[TASK STATEMENT]:
Copy out verbatim everything from the line containing "Photographs of a" down to the line containing "264.2], [0, 0, 1]] dist [-0.001816, 0.003018]", including both of those lines and nothing else.

[EXERCISE INPUT]:
┏━━

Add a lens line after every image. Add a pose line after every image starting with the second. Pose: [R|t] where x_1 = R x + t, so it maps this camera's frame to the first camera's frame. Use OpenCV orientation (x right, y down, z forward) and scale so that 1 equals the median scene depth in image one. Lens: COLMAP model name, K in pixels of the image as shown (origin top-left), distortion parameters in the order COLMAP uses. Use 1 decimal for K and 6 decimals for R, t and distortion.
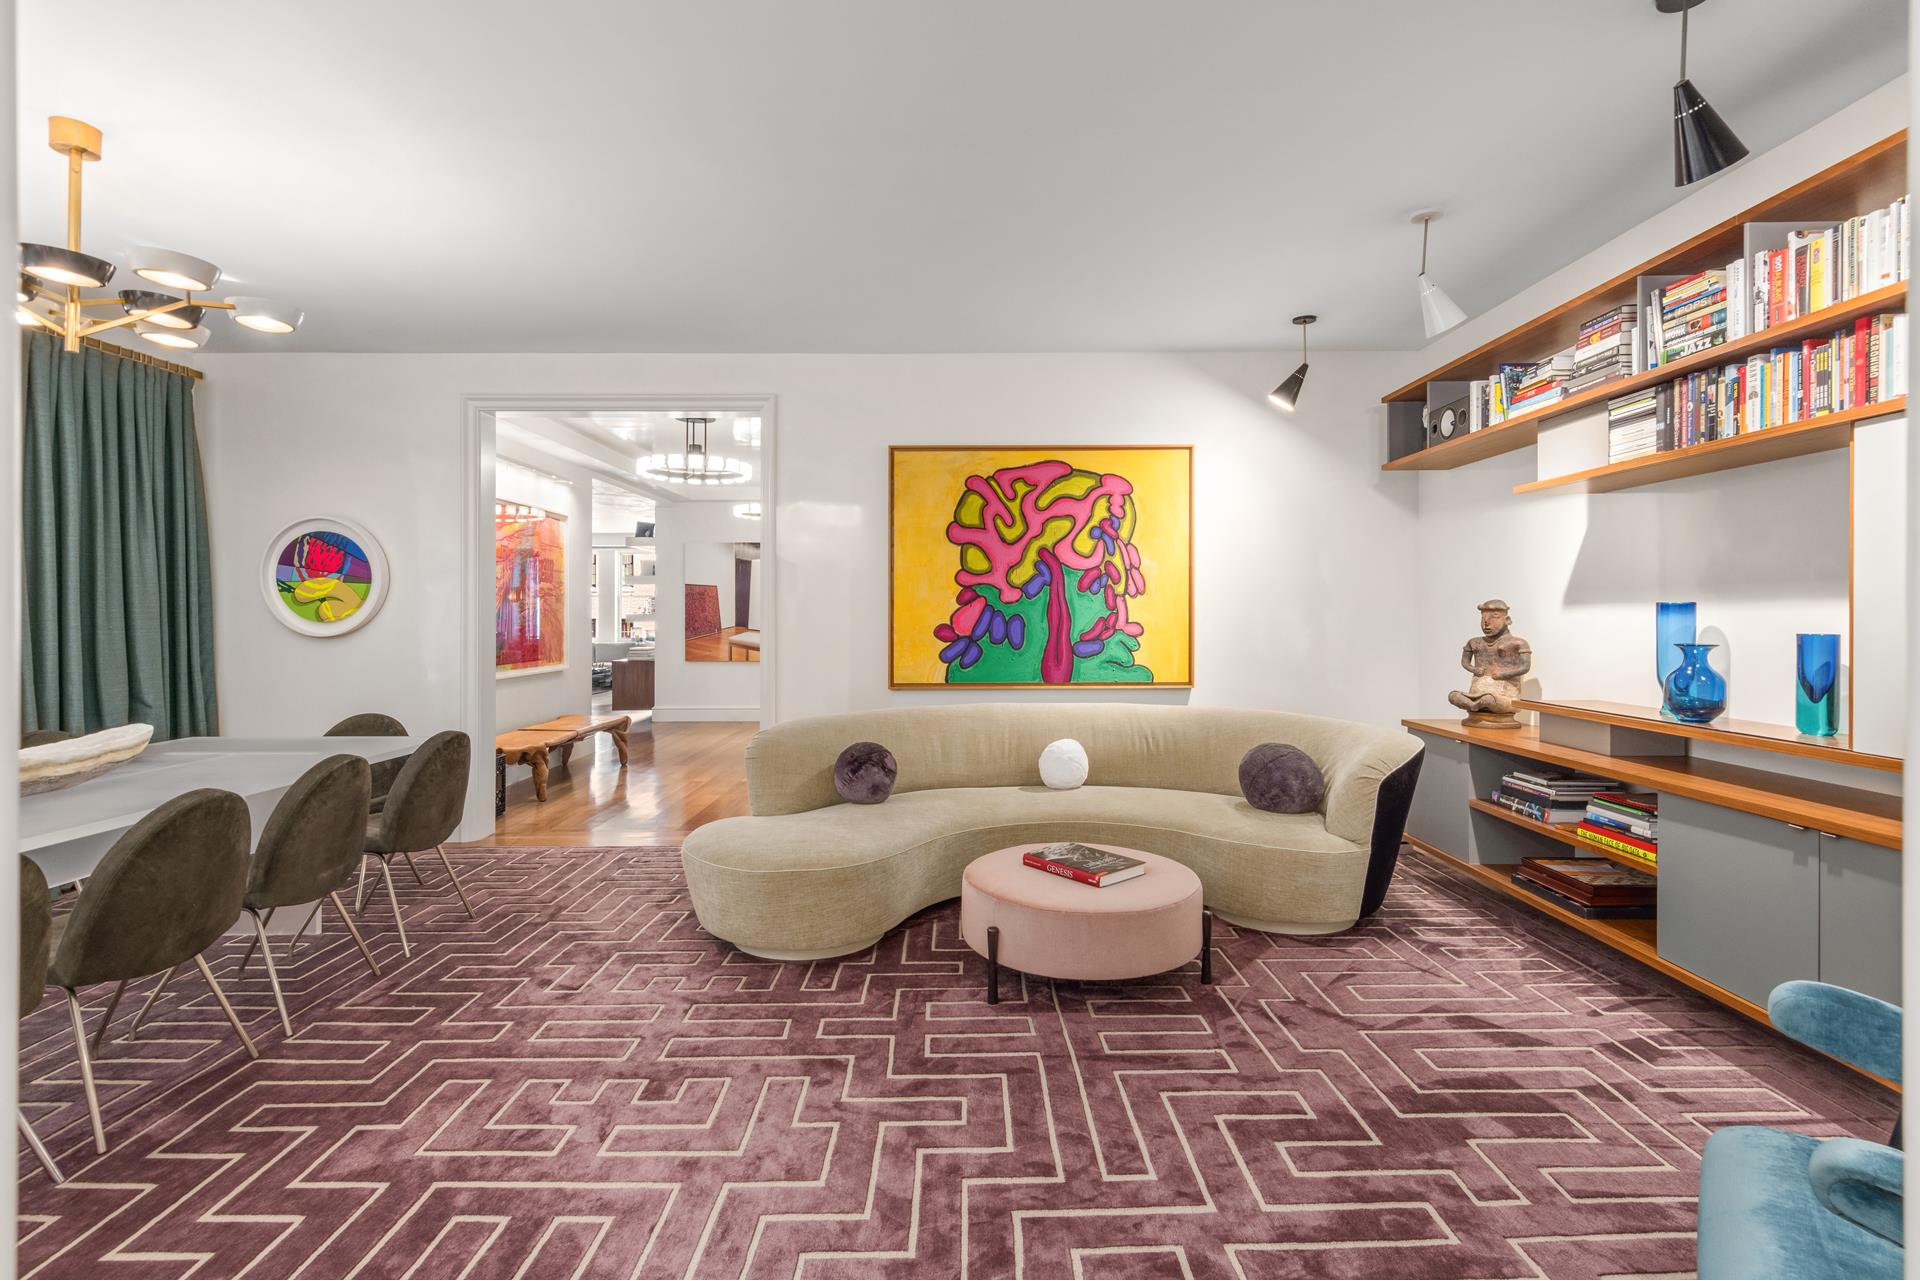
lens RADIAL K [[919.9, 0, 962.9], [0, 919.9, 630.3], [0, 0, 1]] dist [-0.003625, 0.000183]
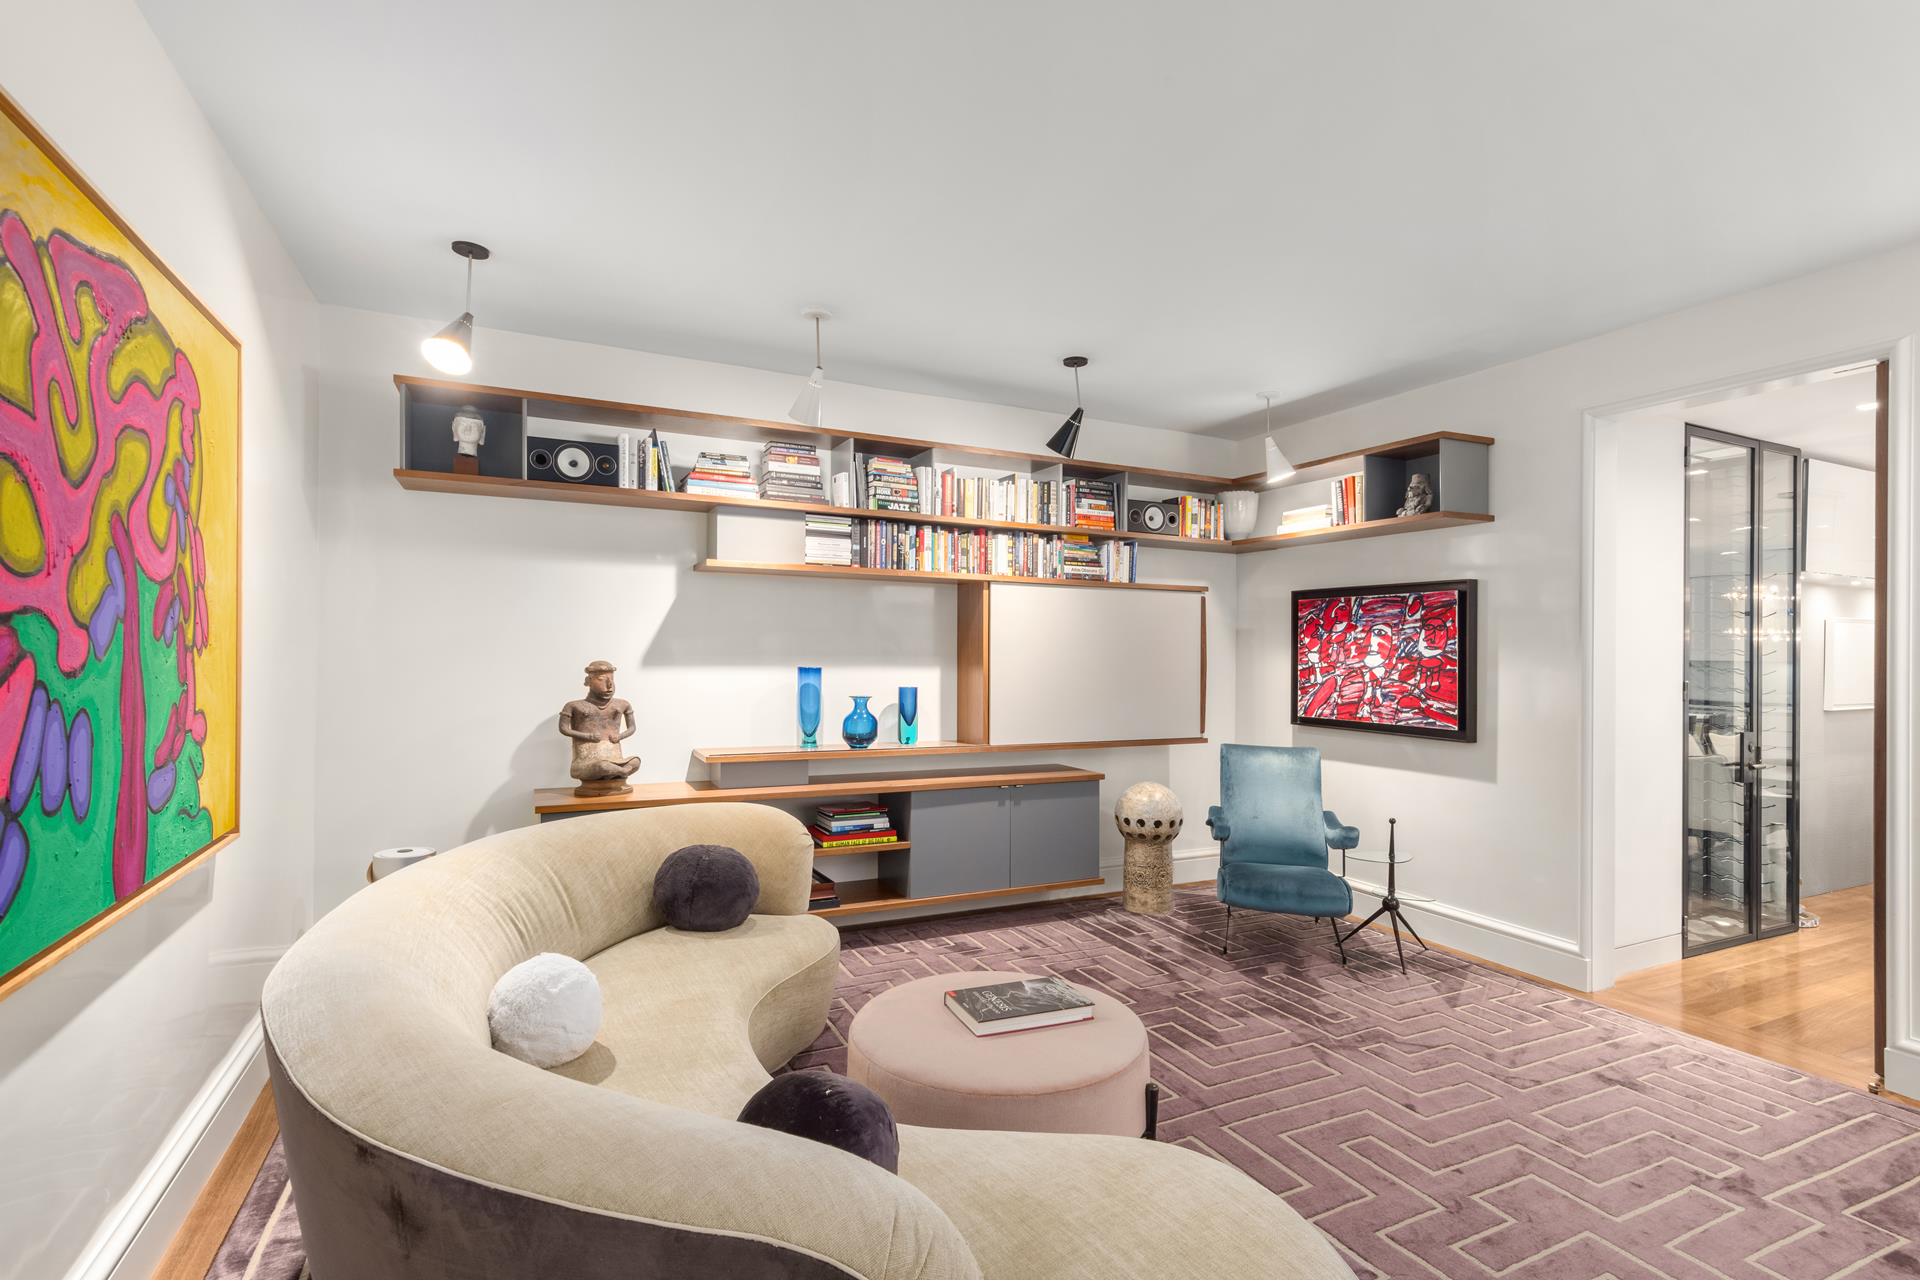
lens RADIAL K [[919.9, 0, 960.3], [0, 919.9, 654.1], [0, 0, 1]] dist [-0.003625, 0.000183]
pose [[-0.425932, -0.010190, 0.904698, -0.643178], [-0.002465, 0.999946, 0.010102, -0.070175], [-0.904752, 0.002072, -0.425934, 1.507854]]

┗━━
┏━━

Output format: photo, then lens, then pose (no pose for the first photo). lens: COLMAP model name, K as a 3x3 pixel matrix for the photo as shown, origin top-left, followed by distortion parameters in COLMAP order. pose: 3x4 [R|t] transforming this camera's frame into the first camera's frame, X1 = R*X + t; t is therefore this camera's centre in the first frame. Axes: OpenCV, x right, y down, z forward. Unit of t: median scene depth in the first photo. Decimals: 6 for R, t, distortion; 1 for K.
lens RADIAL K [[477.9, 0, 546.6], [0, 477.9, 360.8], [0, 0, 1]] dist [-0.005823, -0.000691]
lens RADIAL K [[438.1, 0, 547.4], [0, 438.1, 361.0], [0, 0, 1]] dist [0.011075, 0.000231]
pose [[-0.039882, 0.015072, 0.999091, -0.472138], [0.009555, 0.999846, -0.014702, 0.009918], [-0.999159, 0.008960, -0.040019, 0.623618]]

┗━━
┏━━

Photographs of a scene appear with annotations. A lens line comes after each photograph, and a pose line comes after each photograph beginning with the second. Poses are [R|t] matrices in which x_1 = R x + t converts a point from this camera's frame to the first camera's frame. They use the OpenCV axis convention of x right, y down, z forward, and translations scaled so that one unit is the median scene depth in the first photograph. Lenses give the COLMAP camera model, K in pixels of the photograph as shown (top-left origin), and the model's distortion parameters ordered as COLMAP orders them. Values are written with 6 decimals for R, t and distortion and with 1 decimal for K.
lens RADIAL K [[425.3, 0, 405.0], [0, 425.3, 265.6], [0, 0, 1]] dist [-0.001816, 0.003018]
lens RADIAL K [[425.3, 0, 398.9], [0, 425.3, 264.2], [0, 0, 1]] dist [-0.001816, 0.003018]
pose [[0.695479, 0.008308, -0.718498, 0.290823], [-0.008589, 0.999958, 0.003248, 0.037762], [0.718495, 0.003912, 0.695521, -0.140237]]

┗━━

[RESULT FOR THIS TASK]:
Photographs of a scene appear with annotations. A lens line comes after each photograph, and a pose line comes after each photograph beginning with the second. Poses are [R|t] matrices in which x_1 = R x + t converts a point from this camera's frame to the first camera's frame. They use the OpenCV axis convention of x right, y down, z forward, and translations scaled so that one unit is the median scene depth in the first photograph. Lenses give the COLMAP camera model, K in pixels of the photograph as shown (top-left origin), and the model's distortion parameters ordered as COLMAP orders them. Values are written with 6 decimals for R, t and distortion and with 1 decimal for K.
lens RADIAL K [[425.3, 0, 405.0], [0, 425.3, 265.6], [0, 0, 1]] dist [-0.001816, 0.003018]
lens RADIAL K [[425.3, 0, 398.9], [0, 425.3, 264.2], [0, 0, 1]] dist [-0.001816, 0.003018]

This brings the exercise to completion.